Selbstmordversuch

Wieder schiebe ich die versprochenen Artikel auf, denn wieder hat sich etwas zugetragen, das mich dazu veranlasst, aus dem Affekt einen Bericht zu schreiben.

Vor wenigen Tagen hat eine 12-jährige Schülerin versucht, sich umzubringen. Sie ist dabei gar nicht erst zum eigentlichen Versuch gekommen, sondern scheiterte glücklicherweise bereits an der Beschaffung eines Rattengiftes, welches sie verwenden wollte.
Ich habe gerade erst von diesem Fall erfahren und er macht mich sehr betroffen, da ich das Mädchen sehr schätze und, ja, wenn man es so nennen möchte, zu meinen Lieblingsschülern zähle. Ich weiß auch, dass sie mich schätzt. Allerdings führt schon allein die Sprachbarriere dazu, dass sie mir nicht von ihren Problemen erzählen könnte. Trotzdem kenne ich jetzt einige Hintergründe.

Der Auslöser für ihre Entscheidung war, dass Mitschüler ihr wohl Geld geliehen hatten, dass sie, da sie kein Taschengeld bekommt, nicht zurückzahlen konnte. Deshalb drohten jene Schüler, ihre Hefte zu zerreißen. Der eigentlich drohende Schatten hinter dieser eher harmlos klingenden Geschichte ist aber die Mutter. Die ist nämlich, wenn ich den Erzählungen glauben schenken darf, knallhart, sitzt unter anderem im Distriktparlament und ein durch und durch dominanter Typ. So drohte sie ihren Kindern angeblich, dass sie sich im Falle des Scheiterns in Examen besser selbst umbrächten, als zu erleben, wie sie zornig ihnen gegenüber würde.

Schulhefte sind in Tansania um einiges bedeutsamer als in Deutschland. Dort schreiben Schüler ihre Notizen und Aufgaben hinein und legen sie anschließend ad acta. Hier dagegen legt das Schulsystem mehr Wert auf pauken denn verstehen. Was bedeutet, dass die Schüler mit ihren Heften lernen und diese auch häufig an die nächste Generation weitergeben. Ein Übungsheft stellt damit ein wichtiges Symbol für den Erfolg des Studiums dar.

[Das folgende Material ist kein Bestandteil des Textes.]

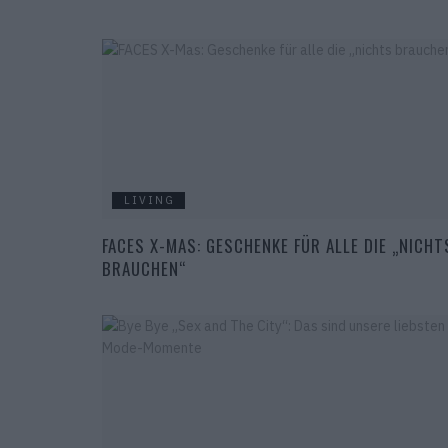
LIVING
FACES X-MAS: GESCHENKE FÜR ALLE DIE „NICHT
BRAUCHEN“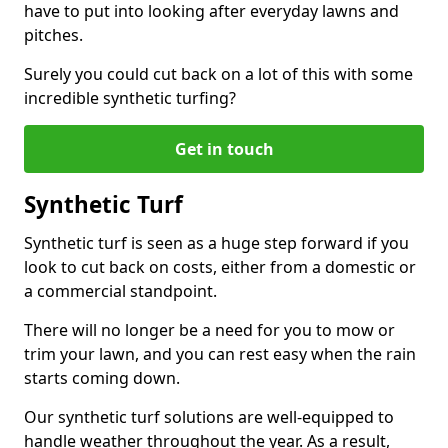
have to put into looking after everyday lawns and
pitches.
Surely you could cut back on a lot of this with some
incredible synthetic turfing?
Get in touch
Synthetic Turf
Synthetic turf is seen as a huge step forward if you
look to cut back on costs, either from a domestic or
a commercial standpoint.
There will no longer be a need for you to mow or
trim your lawn, and you can rest easy when the rain
starts coming down.
Our synthetic turf solutions are well-equipped to
handle weather throughout the year. As a result,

Darüber hinaus ist es auch ein materieller Wert und, wie erwähnt, das Mädchen verfügte über kein eigenes Geld.

Als die Mutter dann davon, dass ihre Tochter Schulden hat, Wind bekam, drohte sie ihr erneut. Das Mädchen solle besser alles erzählen; zudem kündigte sie ihr Kommen an. Da bekam es die Tochter endgültig mit der Angst und ich kann mir gut vorstellen, dass diese Angst vor der Mutter in Erfahrungen gut begründet ist. Auch andere Leute fürchten die Mutter – in der Gemeinde ist sie als eine Hexe bekannt.
Welche Rolle der Glaube an schwarze Magie hier spielt, haben die letzten Einträge in meinem Blog ja schon thematisiert. Ich weiß nicht, ob auch die Tochter ihre Mutter für eine Hexe hält, doch auch allein das Wissen um die Meinung Anderer setzt unter diesen Umständen ein so junges Mädchen enorm unter Druck.

Abgerundet wird die gefühlte Isolation der 12-Jährigen durch ihre Schwester. Die ist nämlich auch auf der Schule, in einer höheren Klasse. Allerdings ist sie unter Schülern eher für anzügliche Tänze und unter Lehrern für Dreistigkeit und geringe Disziplin bekannt. Darunter leidet dann wiederum das betroffene Mädchen, dass so eine wichtige Stütze im Leben verliert.

Vor Kurzem erst hatte sie mich mit einer Freundin um zusätzliche IT-Stunden gebeten. Morgen treffen wir uns das erste Mal, um das anzugehen. Wir hatten vereinbart, dass ich die beiden eine Doppelstunde pro Woche (=80 Minuten) zusätzlich unterrichte. Sie werden dadurch nicht nur weit mehr als ihre Klassenkameraden, sondern ich sie auch besser kennen lernen. Vielleicht kann ich ja doch noch zu einer Art Vertrauensperson für sie werden, ich würde es mir wünschen.